To ensure they are delivering what the war fighters need, pilots, maintenance and logistics personnel are working alongside Thurgood at Redstone Arsenal during the development process. The pilots who are taking part in the development and flight tests are the very ones who will be assigned to the first unit.

Kiowa personnel are also in the office “so we don’t have to relearn the lessons of the past,” Thurgood said. “As we make decisions, we can make them quickly because all the key players are co-located with us.”

It is the user from the start designing this aircraft, “not industry saying ‘we think we know what you want,’” Hayes said. “We don’t make a decision until it flies with pilots who have flown in combat.”

As the 2008 date approaches, more pilots will join the process. The “first unit equipped” standard will include the 30 aircraft, all of the support equipment, and personnel and everything needed to complete training and go to combat, Hayes said. The Army requested $141 million for fiscal year 2007 to buy eight aircraft.

Logistics concerns have also been factored into the aircraft’s development.
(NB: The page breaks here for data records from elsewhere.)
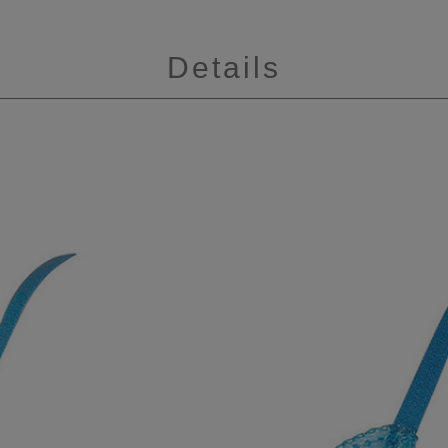
Details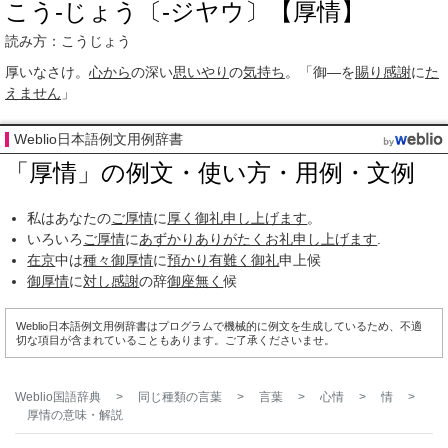
こう‐じょう〔‐ジヤウ〕【厚情】
読み方：こうじょう
厚いなさけ。
心から
の深い
思いやり
の
気持ち
。「御―を
賜り
感謝
に
た
えません
」
Weblio日本語例文用例辞書
「厚情」の例文・使い方・用例・文例
私はあなたの
ご厚情
に
厚く
御礼申し上げます
。
いろいろ
ご厚情
に
あずかり
ありがたく
お礼申し上げます
.
在京
中は
種々
御厚情
に
預かり
有難く
御礼
申上候
御厚情
に
対し
感謝
の辞
御座無く
候
Weblio日本語例文用例辞書はプログラムで機械的に例文を生成しているため、不適
切な項目が含まれていることもあります。ご了承くださいませ。
Weblio国語辞典
>
同じ種類の言葉
>
言葉
>
心情
>
情
>
厚情
の意味・解説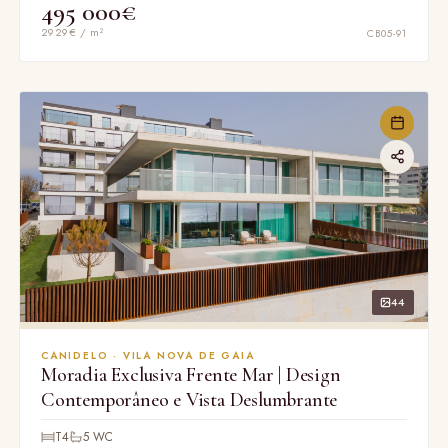
495 000€
2929€ / m²
CB05-91
44
CANIDELO · VILA NOVA DE GAIA
Moradia Exclusiva Frente Mar | Design
Contemporâneo e Vista Deslumbrante
T4
5 WC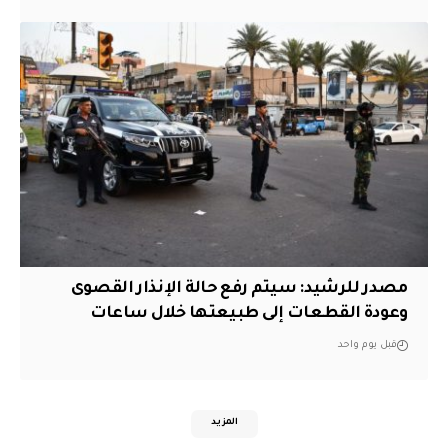
مصدر للرشيد: سيتم رفع حالة الإنذار القصوى
وعودة القطعات إلى طبيعتها خلال ساعات
قبل يوم واحد
المزيد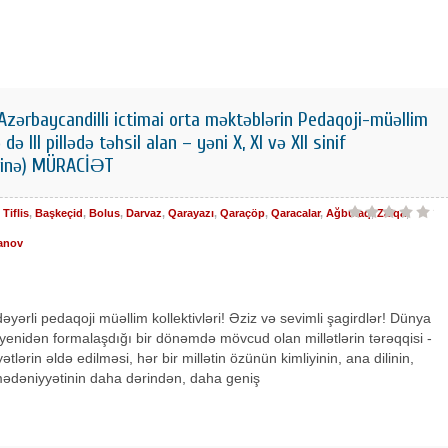
zərbaycandilli ictimai orta məktəblərin Pedaqoji-müəllim
də III pillədə təhsil alan – yəni X, XI və XII sinif
ərinə) MÜRACİƏT
,
Tiflis
,
Başkeçid
,
Bolus
,
Darvaz
,
Qarayazı
,
Qaraçöp
,
Qaracalar
,
Ağbulaq
,
Zalqa
,
anov
dəyərli pedaqoji müəllim kollektivləri! Əziz və sevimli şagirdlər! Dünya
yenidən formalaşdığı bir dönəmdə mövcud olan millətlərin tərəqqisi -
yətlərin əldə edilməsi, hər bir millətin özünün kimliyinin, ana dilinin,
 mədəniyyətinin daha dərindən, daha geniş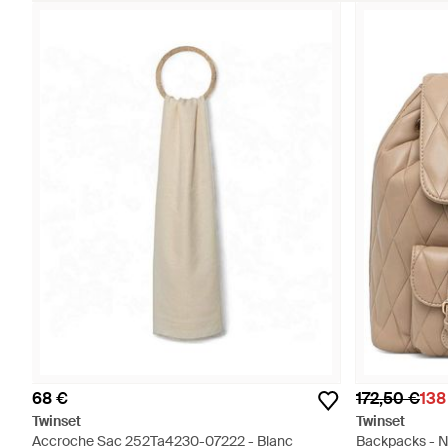
68 €
172,50 €
138
Twinset
Twinset
Accroche Sac 252Ta4230-07222 - Blanc
Backpacks - N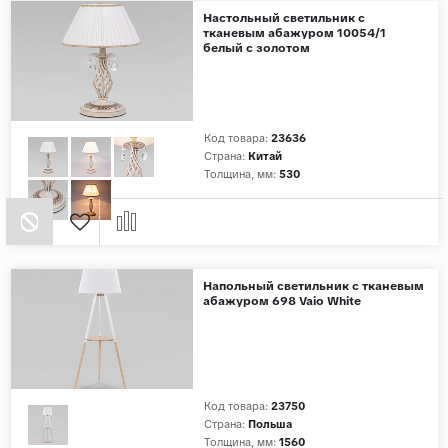
Настольный светильник с
тканевым абажуром 10054/1
белый с золотом
Код товара:
23636
Страна:
Китай
Толщина, мм:
530
Напольный светильник с тканевым
абажуром 698 Vaio White
Код товара:
23750
Страна:
Польша
Толщина, мм:
1560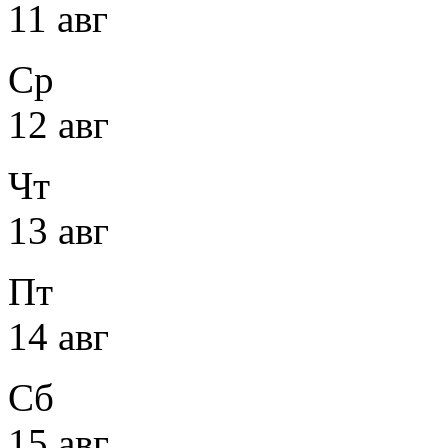
11 авг
Ср
12 авг
Чт
13 авг
Пт
14 авг
Сб
15 авг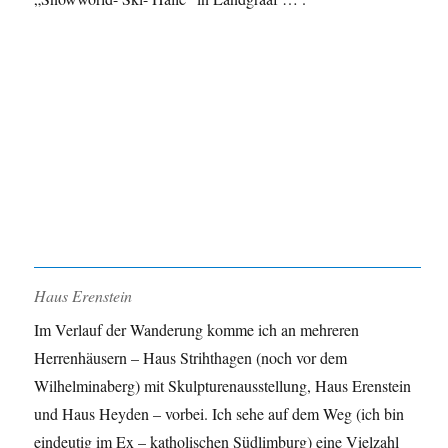
Haus Erenstein
Im Verlauf der Wanderung komme ich an mehreren
Herrenhäusern – Haus Strihthagen (noch vor dem
Wilhelminaberg) mit Skulpturenausstellung, Haus Erenstein
und Haus Heyden – vorbei. Ich sehe auf dem Weg (ich bin
eindeutig im Ex – katholischen Südlimburg) eine Vielzahl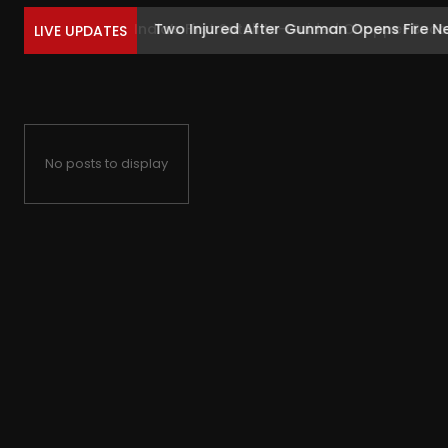
Two Injured After Gunman Opens Fire Nea
LIVE UPDATES
No posts to display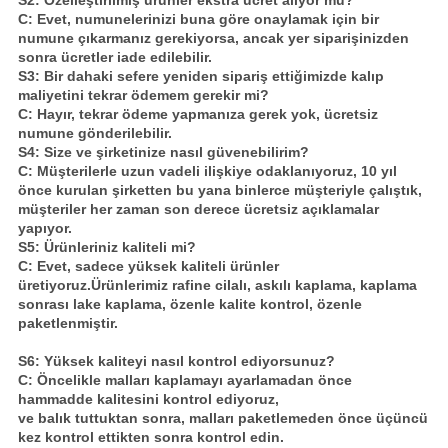
C: Evet, numunelerinizi buna göre onaylamak için bir
numune çıkarmanız gerekiyorsa, ancak yer siparişinizden
sonra ücretler iade edilebilir.
S3: Bir dahaki sefere yeniden sipariş ettiğimizde kalıp
maliyetini tekrar ödemem gerekir mi?
C: Hayır, tekrar ödeme yapmanıza gerek yok, ücretsiz
numune gönderilebilir.
S4: Size ve şirketinize nasıl güvenebilirim?
C: Müşterilerle uzun vadeli ilişkiye odaklanıyoruz, 10 yıl
önce kurulan şirketten bu yana binlerce müşteriyle çalıştık,
müşteriler her zaman son derece ücretsiz açıklamalar
yapıyor.
S5: Ürünleriniz kaliteli mi?
C: Evet, sadece yüksek kaliteli ürünler
üretiyoruz.Ürünlerimiz rafine cilalı, askılı kaplama, kaplama
sonrası lake kaplama, özenle kalite kontrol, özenle
paketlenmiştir.
S6: Yüksek kaliteyi nasıl kontrol ediyorsunuz?
C: Öncelikle malları kaplamayı ayarlamadan önce
hammadde kalitesini kontrol ediyoruz,
ve balık tuttuktan sonra, malları paketlemeden önce üçüncü
kez kontrol ettikten sonra kontrol edin.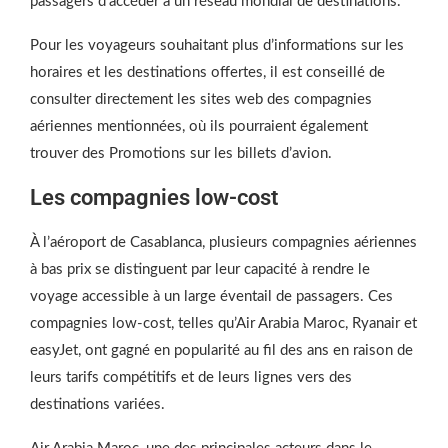
passagers d’accéder à un réseau mondial de destinations.
Pour les voyageurs souhaitant plus d’informations sur les
horaires et les destinations offertes, il est conseillé de
consulter directement les sites web des compagnies
aériennes mentionnées, où ils pourraient également
trouver des Promotions sur les billets d’avion.
Les compagnies low-cost
À l’aéroport de Casablanca, plusieurs compagnies aériennes
à bas prix se distinguent par leur capacité à rendre le
voyage accessible à un large éventail de passagers. Ces
compagnies low-cost, telles qu’Air Arabia Maroc, Ryanair et
easyJet, ont gagné en popularité au fil des ans en raison de
leurs tarifs compétitifs et de leurs lignes vers des
destinations variées.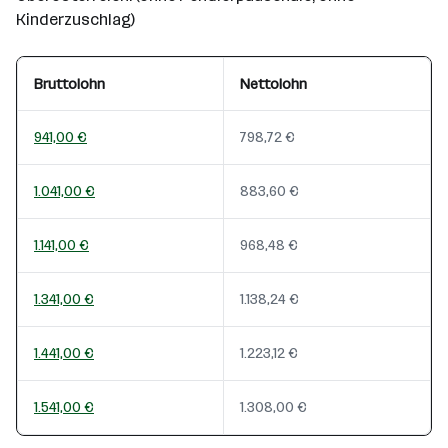
Kinderzuschlag)
Bruttolohn
Nettolohn
941,00 €
798,72 €
1.041,00 €
883,60 €
1.141,00 €
968,48 €
1.341,00 €
1.138,24 €
1.441,00 €
1.223,12 €
1.541,00 €
1.308,00 €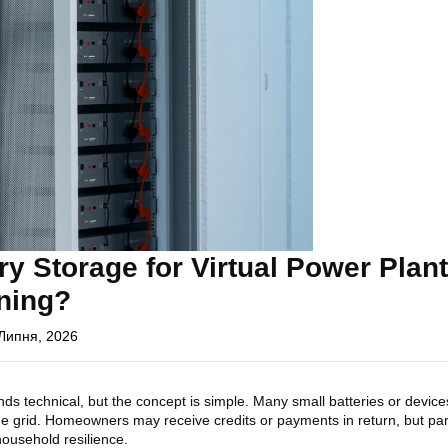
y Storage for Virtual Power Plant
ining?
Липня, 2026
nds technical, but the concept is simple. Many small batteries or device
he grid. Homeowners may receive credits or payments in return, but part
ousehold resilience.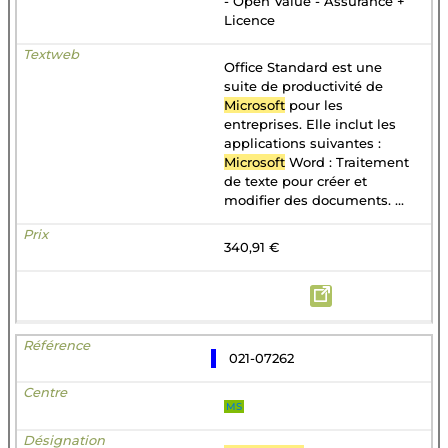
- Open Value - Assurance +
Licence
Office Standard est une
suite de productivité de
Microsoft
pour les
entreprises. Elle inclut les
applications suivantes :
Microsoft
Word : Traitement
de texte pour créer et
modifier des documents. ...
340,91 €
021-07262
MS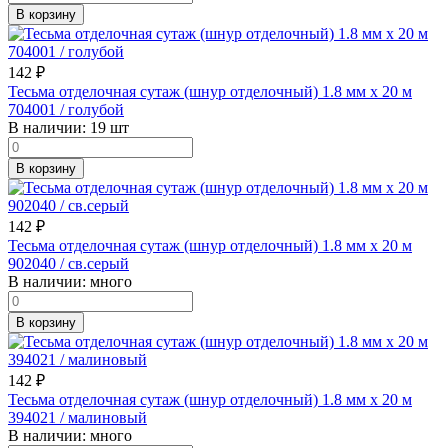
В корзину
142
₽
Тесьма отделочная сутаж (шнур отделочный) 1.8 мм х 20 м
704001 / голубой
В наличии:
19 шт
В корзину
142
₽
Тесьма отделочная сутаж (шнур отделочный) 1.8 мм х 20 м
902040 / св.серый
В наличии:
много
В корзину
142
₽
Тесьма отделочная сутаж (шнур отделочный) 1.8 мм х 20 м
394021 / малиновый
В наличии:
много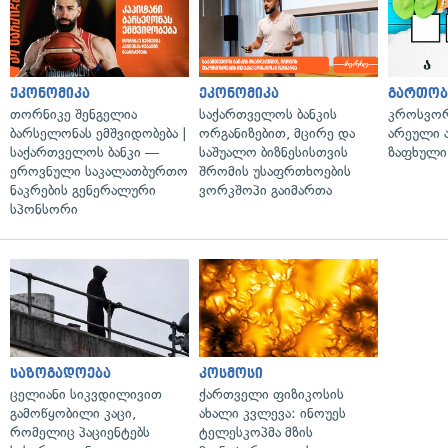
ეკონომიკა
ეკონომიკა
გართობ
თორნიკე შენგელია
საქართველოს ბანკის
კროსვორდ
ბარსელონას ემშვიდობება |
ორგანიზებით, მცირე და
არეული ა
საქართველოს ბანკი —
საშუალო ბიზნესისთვის
ზაფხული
ეროვნული საკალათბურთო
შრომის უსაფრთხოების
ნაკრების გენერალური
ვორკშოპი გაიმართა
სპონსორი
საზოგადოება
კოსმოსი
ცელიანი სიკვდილივით
ქართველი ფიზიკოსის
გამოწყობილი კაცი,
ახალი კვლევა: ინოუეს
რომელიც პაციენტებს
ტელესკოპმა მზის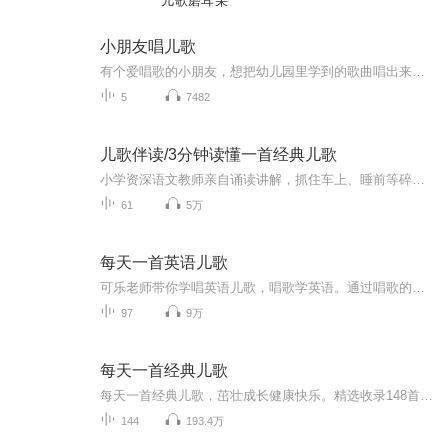
儿歌磨耳朵
小朋友唱儿歌
有个爱唱歌的小朋友，想把幼儿园里学到的歌曲唱出来，录下来，和其他小朋友们一起分享
5
7482
儿歌伴读/3分钟读懂一首经典儿歌
小学资深语文教师亲自诵读讲解，抓住车上、睡前等碎片时间，带孩子诵读经典儿歌，积累经典语言，感受生命和生活的美好。漫步儿歌美妙的音韵世界，徜徉儿歌丰富的语言世界，打开儿歌富足的精神世界，让儿歌为孩子的成长护航。
61
5万
每天一首英语儿歌
可乐老师带你学唱英语儿歌，唱歌学英语。通过唱歌的方式，英语学起来很简单很有趣，不容易忘记。唱歌学英语，是一种非常好的英语学习方式。欢迎关注微信视频号“可乐老师教英语”，所有内容都会有视频版本主播简介: 可乐老师，教授少儿英语17年，...
97
9万
每天一首经典儿歌
每天一首经典儿歌，茁壮成长健康快乐。精选收录148首的经典儿歌，每首儿歌一个小故事，专辑儿歌内容涉及海陆空三地的自然风光、奇妙世界的多样生物、跃然纸上的童话故事、家国天下的爱与责任。在歌声中发挥丰富的想象力，让儿歌有旋律、有内容。儿歌内容描...
144
193.4万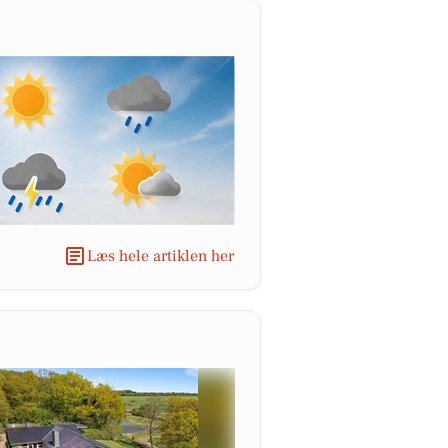
Læs hele artiklen her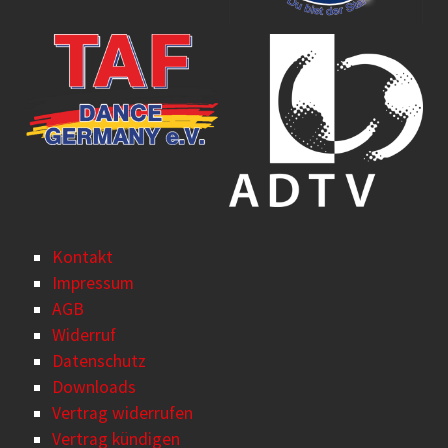
Kontakt
Impressum
AGB
Widerruf
Datenschutz
Downloads
Vertrag widerrufen
Vertrag kündigen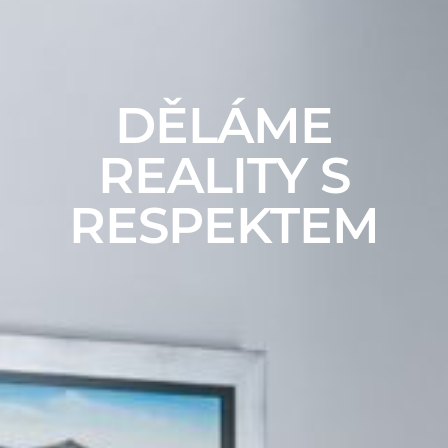
DĚLÁME
REALITY S
RESPEKTEM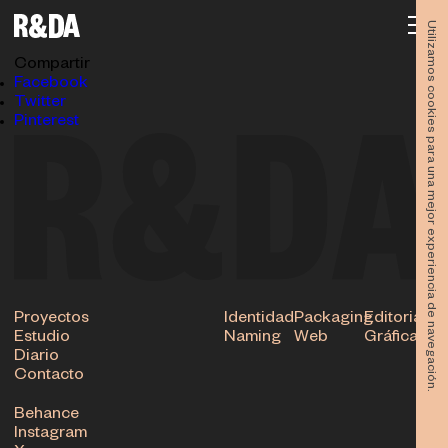
GK8A3544-vertical
27.08.2025
Utilizamos cookies para una mejor experiencia de navegación.
Subir
Compartir
Facebook
Twitter
Pinterest
Proyectos
Identidad
Packaging
Editorial
Estudio
Naming
Web
Gráfica
Diario
Contacto
Behance
Instagram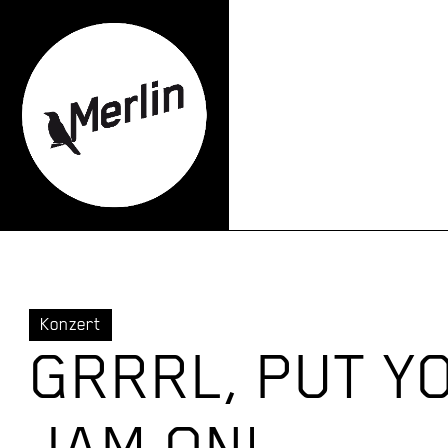
Konzert
GRRRL, PUT Y
JAM ON!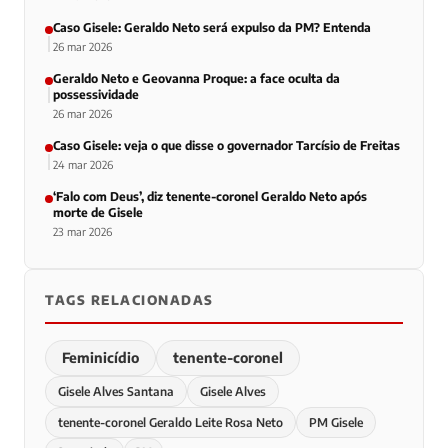
Caso Gisele: Geraldo Neto será expulso da PM? Entenda
26 mar 2026
Geraldo Neto e Geovanna Proque: a face oculta da
possessividade
26 mar 2026
Caso Gisele: veja o que disse o governador Tarcísio de Freitas
24 mar 2026
‘Falo com Deus’, diz tenente-coronel Geraldo Neto após
morte de Gisele
23 mar 2026
TAGS RELACIONADAS
Feminicídio
tenente-coronel
Gisele Alves Santana
Gisele Alves
tenente-coronel Geraldo Leite Rosa Neto
PM Gisele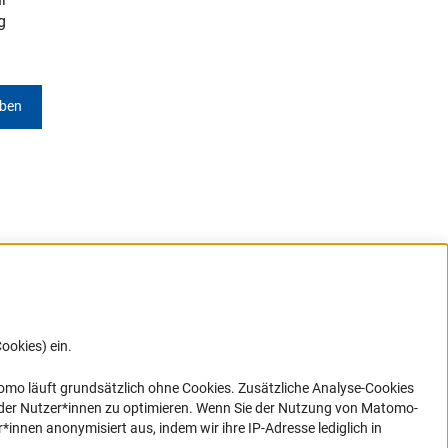
g
rner Link)
eben
ookies) ein.
G direkt
e sich
ner Link)
omo läuft grundsätzlich ohne Cookies. Zusätzliche Analyse-Cookies
 der Nutzer*innen zu optimieren. Wenn Sie der Nutzung von Matomo-
nen anonymisiert aus, indem wir ihre IP-Adresse lediglich in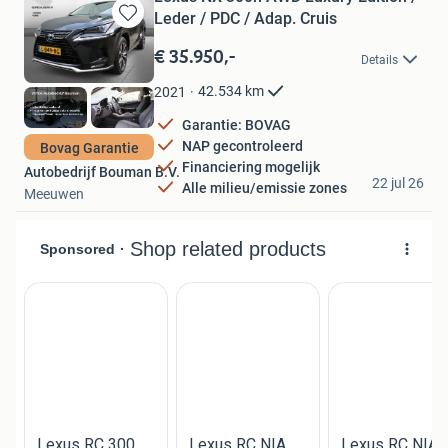
Leder / PDC / Adap. Cruis
Bewaren
in
€ 35.950,-
Details
Mijn
Favorieten
42.534
km
2021
Garantie: BOVAG
NAP gecontroleerd
Bovag Garantie
Financiering mogelijk
Autobedrijf Bouman B.V.
22 jul 26
Alle milieu/emissie zones
Meeuwen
It is designed to be self-sustaining.

“We can’t have a huge logistics tail spread out over the battlefield,” Hayes said.

Two ARHs should fit on a C-130 and be mission ready within 15 minutes of arrival, according to Bell.

Hayes joked that the accelerated timetable has caused his hair to turn gray and Thurgood’s to fall out. Nevertheless, neither wavered from their assertion that the milestones will be met.

“Speed matters,” Thurgood said. “We’re managing on a day-by-day, hour-by-hour, minute-by-minute status.”